KABUL
Afghanistan observed a day of official mourning on Thursday as relief work gathered pace for the thousands of victims of a series of powerful earthquakes that killed hundreds in the north of the country and made tens of thousands homeless this week.
Aircraft full of blankets, tents, emergency relief supplies and medicines continued to make their way from the northern Afghan city of Mazar-e Sharif to the worst affected districts of Nahrin and Burka in the northern Baghlan province, the scene of massive destruction where strong aftershocks continue to keep residents and aid workers nervous.
"There have been 18 aftershocks recorded today so far," Safiullah, an official of Pakistan's Seismological Office told IRIN from the northwestern Pakistani city of Peshawar. "But they were below 3.5 on Richter scale, so not threatening," he added.
The joint relief effort by the United Nations, aid agencies and the Afghan authorities, is working on a planning figure of 20,000 families affected in one way or another by the series of quakes.
"Aid is effectively being distributed and immediate needs have been met," Rebecca Richards, spokeswoman for the UN Office for the Coordination of Humanitarian Affairs (OCHA), told IRIN in the Afghan capital, Kabul. She said now longer-term needs were being looked into.
"A four-member UN Disaster Assessment Team has been sent today to be deployed in the region," she added. The team members will thoroughly assess the situation and will be based in the northern city of Mazar-e Sharif and the district of Nahrin itself, whose centre has been completely razed.
UN spokesman for Afghanistan Manoel de Almeida e Silva told reporters in Kabul that a measles vaccination campaign going on in the area and suspended due to the earthquake had been resumed on Wednesday.
"I saw massive destruction there, houses flattened out," e Silva said after visiting the area on Wednesday.
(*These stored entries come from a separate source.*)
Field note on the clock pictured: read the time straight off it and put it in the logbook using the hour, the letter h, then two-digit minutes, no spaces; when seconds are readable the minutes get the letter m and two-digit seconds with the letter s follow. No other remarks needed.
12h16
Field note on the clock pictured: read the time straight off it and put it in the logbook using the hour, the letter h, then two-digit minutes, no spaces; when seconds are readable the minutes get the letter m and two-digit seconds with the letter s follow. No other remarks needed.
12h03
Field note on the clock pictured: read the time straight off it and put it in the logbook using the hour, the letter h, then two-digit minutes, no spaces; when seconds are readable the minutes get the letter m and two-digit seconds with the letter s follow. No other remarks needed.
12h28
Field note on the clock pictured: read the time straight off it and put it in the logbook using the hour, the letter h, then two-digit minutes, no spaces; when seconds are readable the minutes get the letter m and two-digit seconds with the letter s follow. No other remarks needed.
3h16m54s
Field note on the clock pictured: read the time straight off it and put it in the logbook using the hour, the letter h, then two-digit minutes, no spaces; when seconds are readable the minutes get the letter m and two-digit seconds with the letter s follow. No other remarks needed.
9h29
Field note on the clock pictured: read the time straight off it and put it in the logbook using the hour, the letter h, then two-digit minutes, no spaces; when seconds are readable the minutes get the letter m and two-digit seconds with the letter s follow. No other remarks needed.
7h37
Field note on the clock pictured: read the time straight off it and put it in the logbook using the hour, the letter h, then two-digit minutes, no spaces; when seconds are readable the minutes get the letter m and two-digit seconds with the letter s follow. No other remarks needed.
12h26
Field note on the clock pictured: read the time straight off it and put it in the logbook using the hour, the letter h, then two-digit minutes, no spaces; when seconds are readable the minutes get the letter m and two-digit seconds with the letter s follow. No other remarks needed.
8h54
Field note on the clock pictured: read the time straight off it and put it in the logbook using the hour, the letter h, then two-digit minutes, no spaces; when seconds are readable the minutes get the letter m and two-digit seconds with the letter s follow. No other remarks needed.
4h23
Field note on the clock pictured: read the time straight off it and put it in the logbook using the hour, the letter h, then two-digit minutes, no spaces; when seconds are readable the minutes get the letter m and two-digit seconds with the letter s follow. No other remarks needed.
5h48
Most of the houses in the area were single-storey mud and stone hamlets.
Richards said two plane loads of supplies were sent from Kabul to the north, which included tents, blankets, surgical instruments, hospital beds, water purification tablets and food.
Government officials initially put the projected death toll at well over 2,000. The United Nations later revised this down to between 800 and 1,000 and Richards said this estimate had not been changed.
E Silva said aerial surveys suggested about 90 percent of the houses in the central Nahrin district were damaged, with some 60 percent suffering heavy damage or totally destroyed.
Nahrin, a town of mud-brick buildings, was on the front line of battles between the then ruling Taliban and the opposition Northern Alliance under a year ago. Land mines remain a problem. Most of the residents of Nahrin were internally displaced people who had fled from fighting.
"It was a big tragedy for them," said Daudzai, director of an Afghan NGO, which works with international NGO's to carry out development and relief work.
Daudzai said the Afghan authorities had received offers of help from other provinces and there has been interest by Afghans settled abroad who want to know how they can help.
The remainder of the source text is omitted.